Molecular modeling and rational design of disulfide‐stapled self‐inhibitory peptides to target IL‐17A/IL‐17RA interaction

Abstract

AbstractInterleukin‐17A (IL‐17A) is a pro‐inflammatory cytokine implicated in diverse autoimmune and inflammatory disorders such as psoriasis and Kawasaki disease. Mature IL‐17A is a homodimer that binds to the extracellular type‐III fibronectin D1:D2‐dual domain of its cognate IL‐17 receptor A (IL‐17RA). In this study, we systematically examined the structural basis, thermodynamics property, and dynamics behavior of IL‐17RA/IL‐17A interaction and computationally identified two continuous hotspot regions separately from different monomers of IL‐17A homodimer that contribute significantly to the interaction, namely I‐shaped and U‐shaped segments, thus rendered as a peptide‐mediated protein–protein interaction (PmPPI).
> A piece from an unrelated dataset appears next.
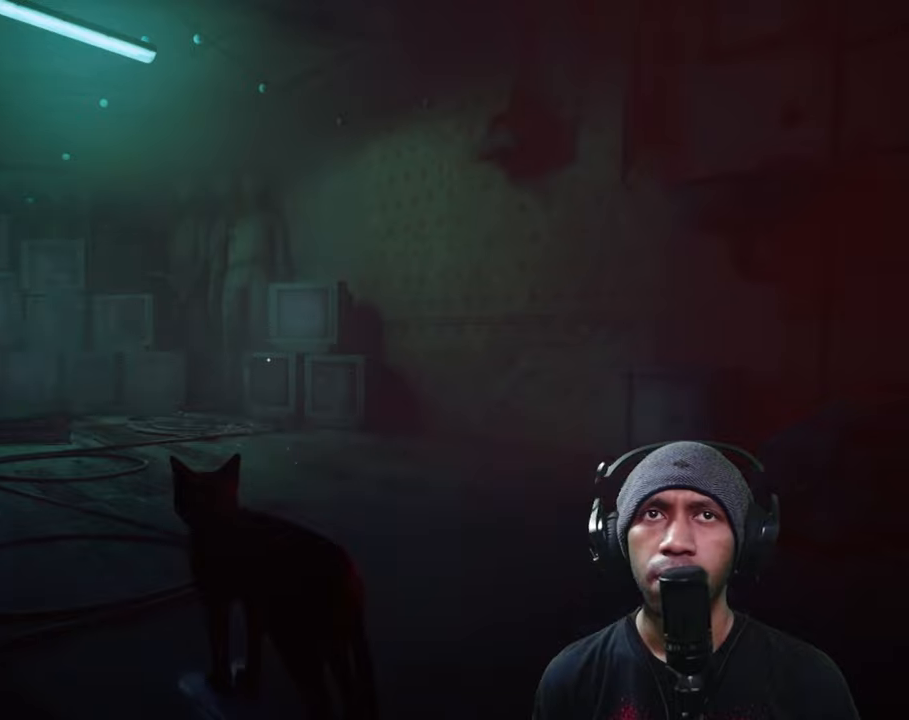
{"buttons": ["R2"], "left_stick": "center", "right_stick": "center", "button_events": []}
Self‐inhibitory peptides (SIPs) are derived from the two segments to disrupt IL‐17RA/IL‐17A interaction by competitively rebinding to the IL‐17A‐binding pocket on IL‐17RA surface, which, however, only have a weak affinity and low specificity for IL‐17RA due to lack of the context support of intact IL‐17A protein, thus exhibiting a large flexibility and intrinsic disorder when splitting from the protein context and incurring a considerable entropy penalty when rebinding to IL‐17RA. The U‐shaped segment is further extended, mutated and stapled by a disulfide bridge across its two strands to obtain a number of double‐stranded cyclic SIPs, which are partially ordered and conformationally similar to their native status at IL‐17RA/IL‐17A complex interface. Experimental fluorescence polarization assays substantiate that the stapling can moderately or considerably improve the binding affinity of U‐shaped segment‐derived peptides by 2–5‐fold. In addition, computational structural modeling also reveals that the stapled peptides can bind in a similar mode with the native crystal conformation of U‐shaped segment in IL‐17RA pocket, where the disulfide bridge is out of the pocket for avoiding intervene of the peptide binding.